Il est difficile de juger comment la coutume a pu aboutir à ce que ce soit l'époux qui mange le placenta (à la place de sa femme parturiente) écrivait aussi en 1916 Raymond Crawfurd, tout en ajoutant qu'on pourrait dire de même de la couvade qui existe belle et bien.

  • Selon Crawfurd, le placenta figurait dans la pharmacopée du XVIIe siècle pour servir de galactogène, d'aphrodisiaque, de laxatif,de recours contre la stérilité, contre la chlorose et contre la maladie de l'utérus. Crawfurd estime que ces usages évoquent plus une magie sympathique, qu'une pharmacie rationnelle, mais que si l'on admet l'existence de telles propriétés aphrodisiaques, même en imagination, il pourrait expliquer que des hommes veuillent manger le placenta de leur femme.
  • Au moins jusqu'à la fin du XIXe siècle, la placentophagie a été pratiquée dans certaines tribus du Soudan selon le Dr. Raynaud d'Algiers (janvier 1902).
  • La médecine chinoise utilise traditionnellement le placenta comme aphrodisiaque.
  • Dr. Raymond Crawfurd rapporte que le médecin Reverdin a vécu l'expérience dune mère qui juste après la délivrance, lui a demandé si elle pouvait voir son placenta, qui se trouvait à proximité « encore fumant, sur un tissu ». Reverdin le lui a montré. Elle a exprimé sa surprise à son apparition, elle l'a examiné de près et l'a soudainement saisi « et avec un cri sauvage », l'a dévoré. Quand le lendemain, Reverdin lui a demandé pourquoi elle avait fait ça, elle lui a répondu qu'elle avait été submergée par un désir incontrôlable de le faire. Quand Reverdin lui a demandé si elle en avait encore envie, elle a répondu que non, que cela la dégouterait et qu'elle ne concevait pas comment elle était arrivée à le faire.


Crawfurd dit que d'autres cas de ce genre se trouvent dans la littérature médicale de l'époque, et que l'événement, serait sans doute beaucoup plus fréquent si le placenta n'était pas soigneusement caché et si rapidement éliminé par la sage-femme.

  • une infirmière et sage-femme américaine, a fait l'expérience lors de son second accouchement. Selon son témoignage, elle pense que cela a amélioré sa peau et ses cheveux, a permis de prolonger d'une semaine la sensation de plénitude due à la grossesse, a favorisé ses montées de lait et entretenu une euphorie postnatale « je me sentais si forte, j'avais l'impression de pouvoir tout réussir... J'ai continué de manger des morceaux de placenta cru conservés dans le frigo, perfectionnant au passage ma méthode pour l'ingérer : en coupant des petits morceaux que je plaçais directement au fond de la gorge et que j'avalais rond, sans ressentir le goût. Pendant cette période, chaque fois que j'ai ressenti de la tristesse ou du découragement, j'ai avalé un petit morceau de placenta cru qui a agi comme un anti-dépresseur immédiat ».
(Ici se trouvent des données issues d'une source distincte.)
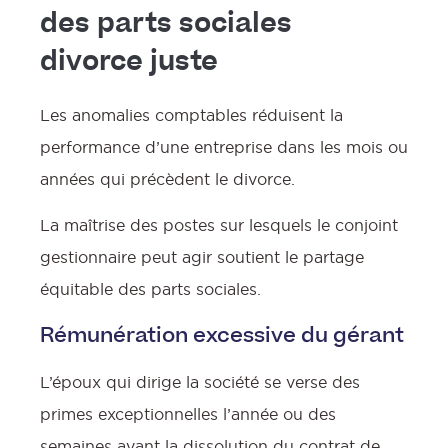
des parts sociales
divorce juste
Les anomalies comptables réduisent la
performance d’une entreprise dans les mois ou
années qui précèdent le divorce.
La maîtrise des postes sur lesquels le conjoint
gestionnaire peut agir soutient le partage
l
équitable des parts sociales.
Rémunération excessive du gérant
L’époux qui dirige la société se verse des
primes exceptionnelles l’année ou des
semaines avant la dissolution du contrat de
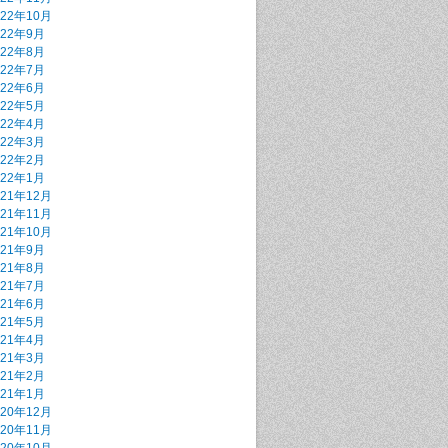
022年10月
022年9月
022年8月
022年7月
022年6月
022年5月
022年4月
022年3月
022年2月
022年1月
021年12月
021年11月
021年10月
021年9月
021年8月
021年7月
021年6月
021年5月
021年4月
021年3月
021年2月
021年1月
020年12月
020年11月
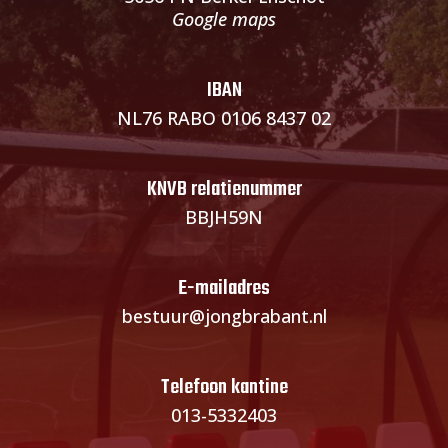
Google maps
IBAN
NL76 RABO 0106 8437 02
KNVB relatienummer
BBJH59N
E-mailadres
bestuur@jongbrabant.nl
Telefoon kantine
013-5332403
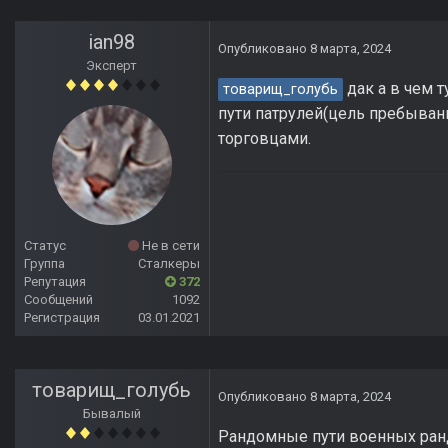
ian98
Опубликовано
8 марта, 2024
Эксперт
дак а в чем 
товарищ_голубь
пути патрулей(цель пребывани
торговцами.
Статус
Не в сети
Группа
Сталкеры
Репутация
372
Сообщений
1092
Регистрация
03.01.2021
товарищ_голубь
Опубликовано
8 марта, 2024
Бывалый
Рандомные пути военных ранд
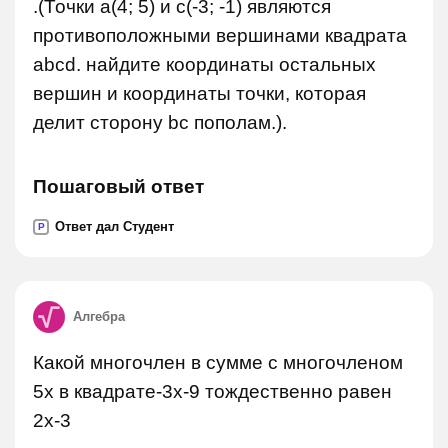
.(Точки a(4; 5) и c(-3; -1) являются
противоположными вершинами квадрата
abcd. найдите координаты остальных
вершин и координаты точки, которая
делит сторону bc пополам.).
Пошаговый ответ
Ответ дал Студент
P
Алгебра
Какой многочлен в сумме с многочленом
5x в квадрате-3x-9 тождественно равен
2x-3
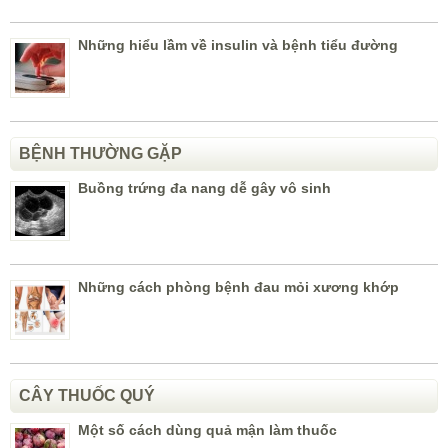
Những hiểu lầm về insulin và bệnh tiểu đường
BỆNH THƯỜNG GẶP
Buồng trứng đa nang dễ gây vô sinh
Những cách phòng bệnh đau mỏi xương khớp
CÂY THUỐC QUÝ
Một số cách dùng quả mận làm thuốc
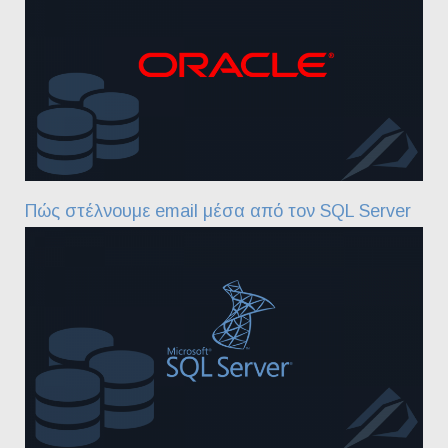
Πώς στέλνουμε email μέσα από τον SQL Server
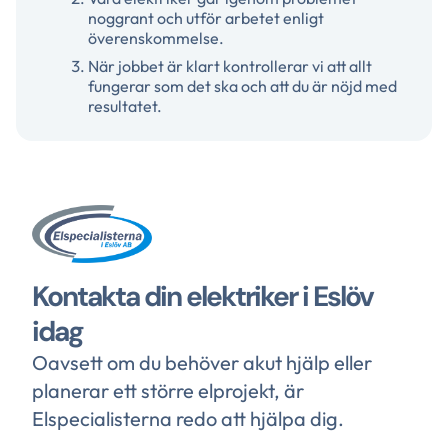
noggrant och utför arbetet enligt
överenskommelse.
När jobbet är klart kontrollerar vi att allt
fungerar som det ska och att du är nöjd med
resultatet.
Kontakta din elektriker i Eslöv
idag
Oavsett om du behöver akut hjälp eller
planerar ett större elprojekt, är
Elspecialisterna redo att hjälpa dig.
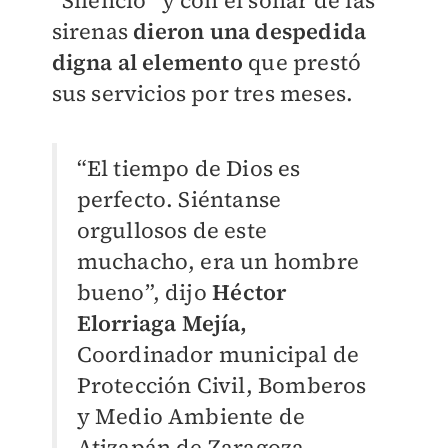
“Silencio” y con el sonar de las
sirenas
dieron una despedida
digna al elemento
que prestó
sus servicios por tres meses.
“El tiempo de Dios es
perfecto. Siéntanse
orgullosos de este
muchacho, era un hombre
bueno”, dijo
Héctor
Elorriaga Mejía,
Coordinador municipal de
Protección Civil, Bomberos
y Medio Ambiente de
Atizapán de Zaragoza,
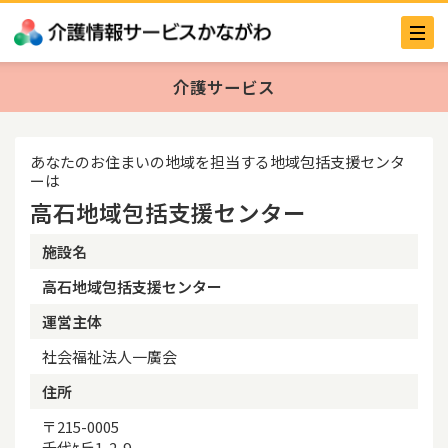
介護サービス
あなたのお住まいの地域を担当する地域包括支援センタ
ーは
高石地域包括支援センター
施設名
高石地域包括支援センター
運営主体
社会福祉法人一廣会
住所
〒215-0005
千代ｹ丘1-2-9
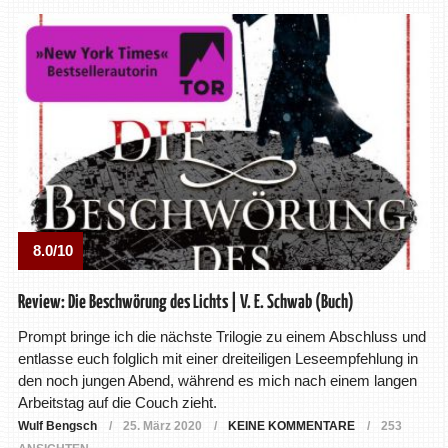
8.0/10
Review: Die Beschwörung des Lichts | V. E. Schwab (Buch)
Prompt bringe ich die nächste Trilogie zu einem Abschluss und
entlasse euch folglich mit einer dreiteiligen Leseempfehlung in
den noch jungen Abend, während es mich nach einem langen
Arbeitstag auf die Couch zieht.
Wulf Bengsch
25. März 2020
KEINE KOMMENTARE
253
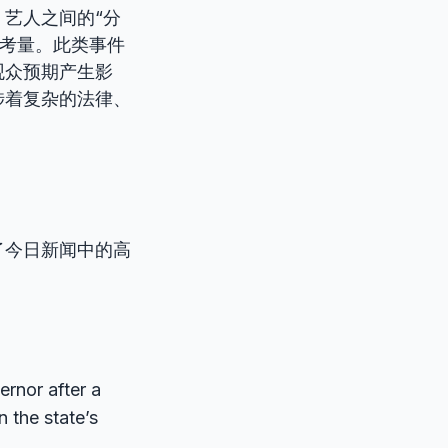
艺人之间的“分
商业考量。此类事件
观众预期产生影
涉着复杂的法律、
了今日新闻中的高
ernor after a
 the state’s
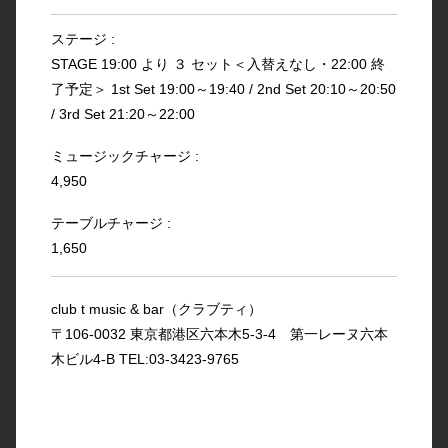
ステージ :
STAGE 19:00 より ３ セット＜入替えなし・22:00 終
了予定＞ 1st Set 19:00～19:40 / 2nd Set 20:10～20:50
/ 3rd Set 21:20～22:00
ミュージックチャージ :
4,950
テーブルチャージ :
1,650
club t music & bar（クラブティ）
〒106-0032 東京都港区六本木5-3-4 第一レーヌ六本
木ビル4-B TEL:03-3423-9765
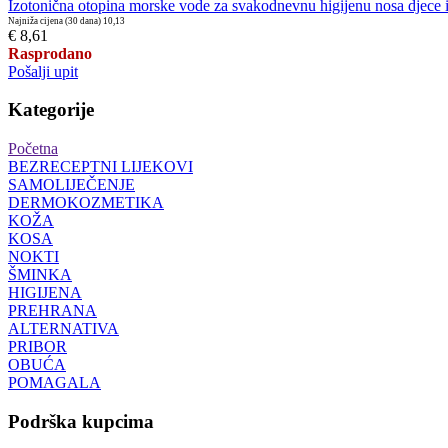
Izotonična otopina morske vode za svakodnevnu higijenu nosa djece i
Najniža cijena (30 dana)
10,13
€ 8,61
Rasprodano
Pošalji upit
Kategorije
Početna
BEZRECEPTNI LIJEKOVI
SAMOLIJEČENJE
DERMOKOZMETIKA
KOŽA
KOSA
NOKTI
ŠMINKA
HIGIJENA
PREHRANA
ALTERNATIVA
PRIBOR
OBUĆA
POMAGALA
Podrška kupcima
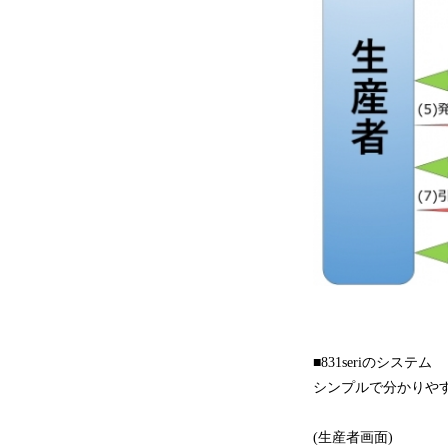
■831seriのシステム
シンプルで分かりや
(生産者画面)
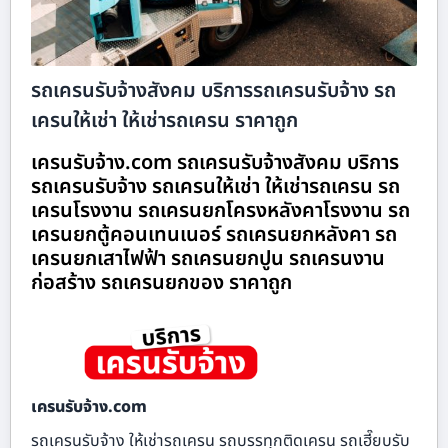
รถเครนรับจ้างสังคม บริการรถเครนรับจ้าง รถ
เครนให้เช่า ให้เช่ารถเครน ราคาถูก
เครนรับจ้าง.com รถเครนรับจ้างสังคม บริการ
รถเครนรับจ้าง รถเครนให้เช่า ให้เช่ารถเครน รถ
เครนโรงงาน รถเครนยกโครงหลังคาโรงงาน รถ
เครนยกตู้คอนเทนเนอร์ รถเครนยกหลังคา รถ
เครนยกเสาไฟฟ้า รถเครนยกปูน รถเครนงาน
ก่อสร้าง รถเครนยกของ ราคาถูก
เครนรับจ้าง.com
รถเครนรับจ้าง ให้เช่ารถเครน รถบรรทุกติดเครน รถเฮี๊ยบรับ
La culture fait que l'Homme se distingue volontiers de la nature en s'opposant à l'animal. Le tabou est également religieux et semble aussi dans certaines cultures lié au sang (que le placenta évoque car il est richement vascularisé). À titre d'exemple, le Lévitique, dans la Bible interdisait aux hommes d'Israël d'imiter les païens qui mangent du sang (ou l'offraient aux satyres).
De nombreuses sociétés traditionnelles éloignent le placenta pour l'enterrer ; l'enterrement du placenta est parfois l'occasion d'une cérémonie, comme chez les maoris.